## TEXTAUSZUG
_ _ _ _ _ _ _

Die Schülerinnen und Schüler besuchten die Mordstätten Majdanek und Treblinka, das ehemalige Warschauer Ghetto und eine sowjetische/russische Gedenkstätte.

In dem Nachwort zu ihrer Projektarbeit schreiben die Schülerinnen und Schüler des Gymnasiums: "Unser Blickwinkel auf Politik und die Taten der Nationalsozialisten hat sich grundlegend geändert. Vor allem aber werden wir immer dafür einstehen, dass solch schreckliche Taten nie wieder geschehen." Die Schüler haben diesem erklärten Willen inzwischen Taten folgen lassen: Es wurden Ausstellungen organisiert, Stolpersteine in der Stadt geputzt, Kriegsgräberanlagen gepflegt und neu angelegt und in Gudendorf eine Besuchergruppe aus Minsk in Weißrussland geführt und betreut.

Braunes Personal in schleswig-holsteinischen Nachkriegsregierungen

Auf die unrühmliche "braune" Nachkriegsrolle Schleswig-Holsteins eingehend sagte Günther Wilke in seiner Gedenkrede: "Noch nach dem 8. Mai 1945 erklärte Hitler-Nachfolger Dönitz von seinem 'Regierungssitz' Flensburg aus, dass er bestrebt sei, die 'wahre Volksgemeinschaft, die der Nationalsozialismus geschaffen hat', zu erhalten. Er sorgte tatkräftig dafür, Kriegsverbrecher zu verstecken und 'Volksgenossen' vor den vorrückenden alliierten Truppen 'heim ins Reich' zu holen. War Schleswig-Holstein vor 1933 eine frühe Hochburg der NSDAP, so spielte es auch beim Kriegsende und in den Jahrzehnten danach eine unrühmliche Rolle. Eine gerade vom Historiker Uwe Danker (Institut für Zeit- und Regionalgeschichte) veröffentlichte Studie kommt zu dem Ergebnis: In den CDU-geführten Landes-Regierungen von 1950 bis 1971 waren zwei Drittel bis drei Viertel der Minister ehemalige NSDAP-Mitglieder, bei den Staatssekretären betrug der Anteil zeitweilig 85 Prozent."

_ _ _ _ _ _ _

## ERFASSTE DATEN
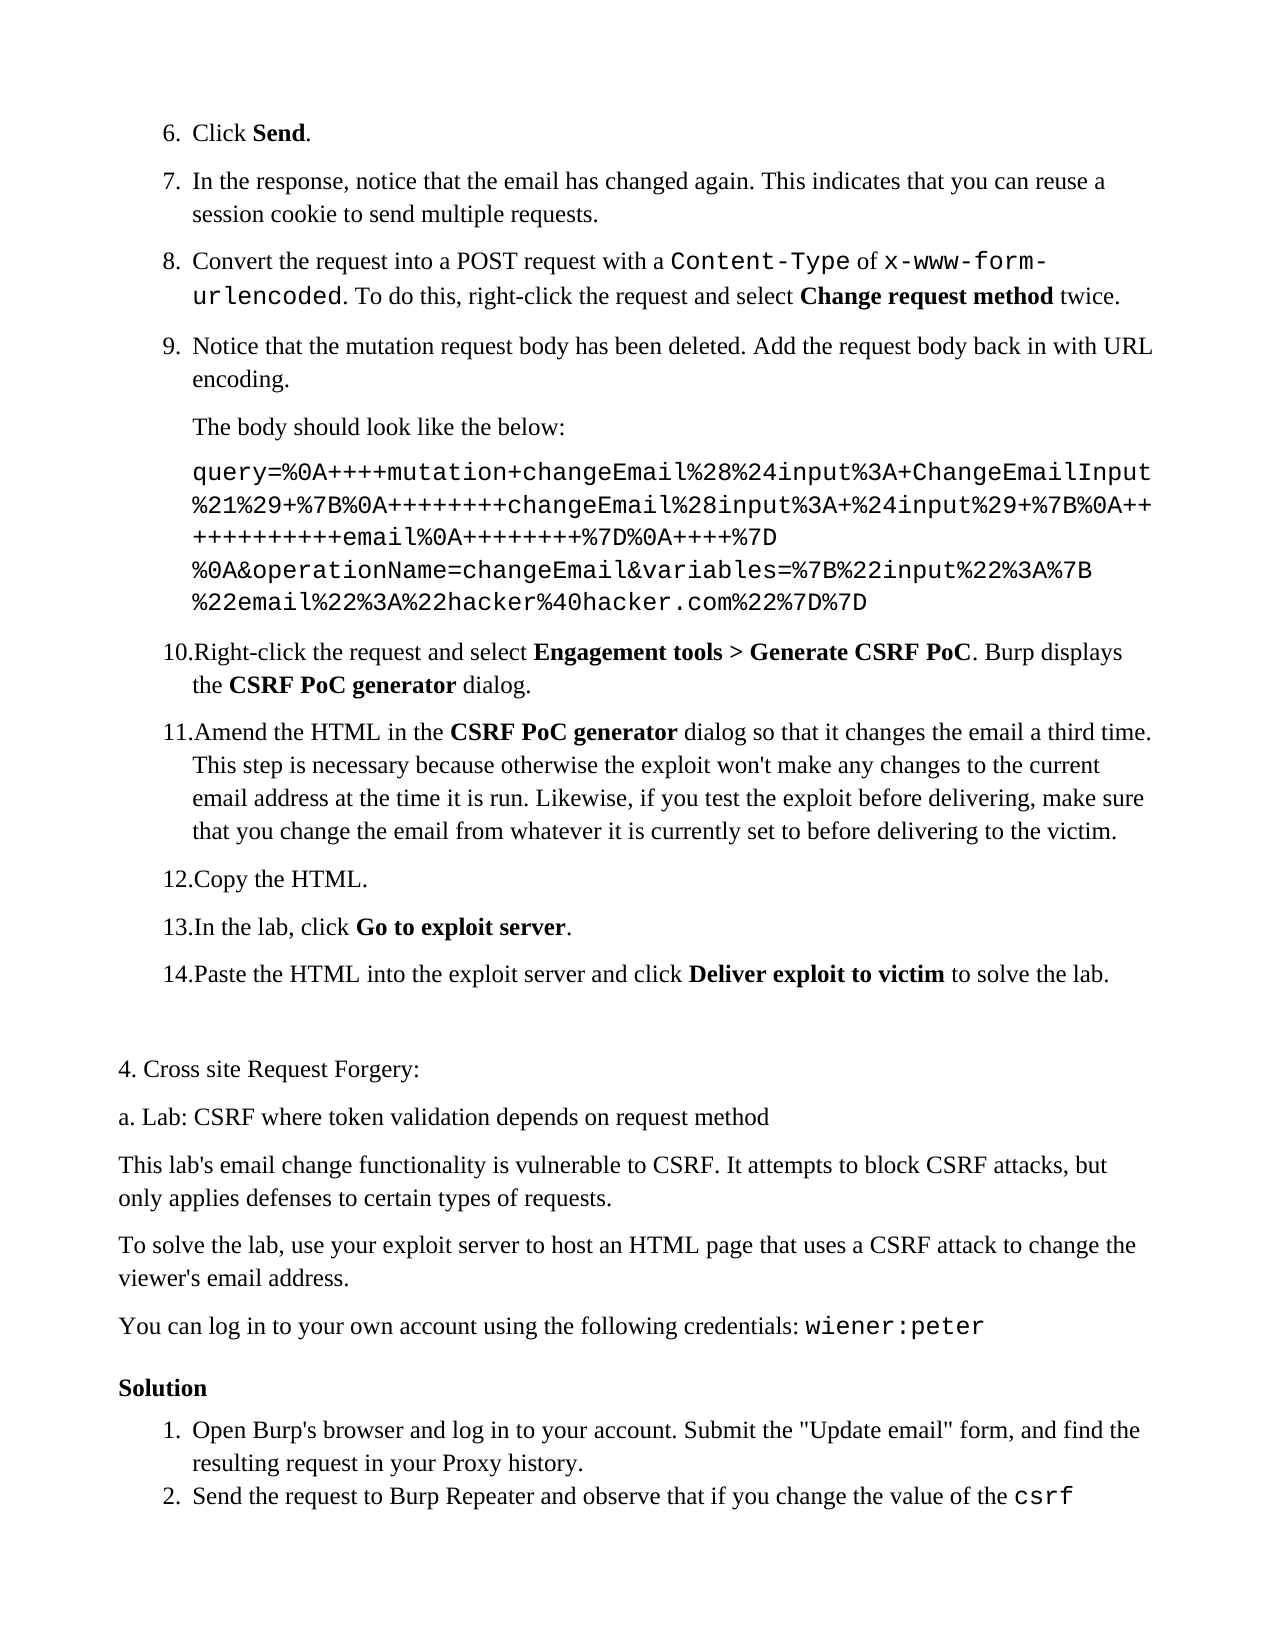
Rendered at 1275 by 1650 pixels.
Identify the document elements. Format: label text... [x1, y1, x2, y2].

text This lab's email change functionality is vulnerable to CSRF. It attempts to block CSRF attacks, but only applies defenses to certain types of requests. [118, 1150, 1157, 1211]
text To solve the lab, use your exploit server to host an HTML page that uses a CSRF attack to change the viewer's email address. [118, 1230, 1157, 1292]
list Paste the HTML into the exploit server and click Deliver exploit to victim to solve the lab. [162, 959, 1157, 988]
list In the lab, click Go to exploit server. [162, 912, 1157, 940]
list Convert the request into a POST request with a Content-Type of x-www-form-urlencoded. To do this, right-click the request and select Change request method twice. [162, 246, 1157, 312]
list Open Burp's browser and log in to your account. Submit the "Update email" form, and find the resulting request in your Proxy history. [162, 1415, 1157, 1476]
text a. Lab: CSRF where token validation depends on request method [118, 1102, 1157, 1131]
subtitle Solution [118, 1373, 1157, 1402]
text You can log in to your own account using the following credentials: wiener:peter [118, 1311, 1157, 1342]
list Notice that the mutation request body has been deleted. Add the request body back in with URL encoding. [162, 331, 1157, 393]
list Amend the HTML in the CSRF PoC generator dialog so that it changes the email a third time. This step is necessary because otherwise the exploit won't make any changes to the current email address at the time it is run. Likewise, if you test the exploit before delivering, make sure that you change the email from whatever it is currently set to before delivering to the victim. [162, 717, 1157, 845]
list query=%0A++++mutation+changeEmail%28%24input%3A+ChangeEmailInput%21%29+%7B%0A++++++++changeEmail%28input%3A+%24input%29+%7B%0A++++++++++++email%0A++++++++%7D%0A++++%7D%0A&operationName=changeEmail&variables=%7B%22input%22%3A%7B%22email%22%3A%22hacker%40hacker.com%22%7D%7D [162, 460, 1157, 618]
list Copy the HTML. [162, 864, 1157, 893]
list Right-click the request and select Engagement tools > Generate CSRF PoC. Burp displays the CSRF PoC generator dialog. [162, 637, 1157, 698]
list Click Send. [162, 118, 1157, 147]
list The body should look like the below: [162, 412, 1157, 441]
list Send the request to Burp Repeater and observe that if you change the value of the csrf [162, 1481, 1157, 1512]
list In the response, notice that the email has changed again. This indicates that you can reuse a session cookie to send multiple requests. [162, 166, 1157, 227]
text 4. Cross site Request Forgery: [118, 1054, 1157, 1083]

_ _ _ _ _ _ _

## AUFGABE 1
Gib aus dem Textauszug alles von "Die Schülerinnen und Schüler besuchten" bis hinunter zu "geführt und betreut." wortgetreu wieder.
## AUFGABE 2
Stelle aus den Datensätzen nur den Abschnitt vom Anfang bis hinunter zu der Zeile mit "Identify the document", diese eingeschlossen, als Markdown-Tabelle mit den Spalten "Nr." und "Zeile" dar. Leerzeilen und Bilder bleiben dabei weg.

## LÖSUNG 1
Die Schülerinnen und Schüler besuchten die Mordstätten Majdanek und Treblinka, das ehemalige Warschauer Ghetto und eine sowjetische/russische Gedenkstätte.

In dem Nachwort zu ihrer Projektarbeit schreiben die Schülerinnen und Schüler des Gymnasiums: "Unser Blickwinkel auf Politik und die Taten der Nationalsozialisten hat sich grundlegend geändert. Vor allem aber werden wir immer dafür einstehen, dass solch schreckliche Taten nie wieder geschehen." Die Schüler haben diesem erklärten Willen inzwischen Taten folgen lassen: Es wurden Ausstellungen organisiert, Stolpersteine in der Stadt geputzt, Kriegsgräberanlagen gepflegt und neu angelegt und in Gudendorf eine Besuchergruppe aus Minsk in Weißrussland geführt und betreut.

## LÖSUNG 2
| Nr. | Zeile |
|---|---|
| 1 | Rendered at 1275 by 1650 pixels. |
| 2 | Identify the document elements. Format: label text... [x1, y1, x2, y2]. |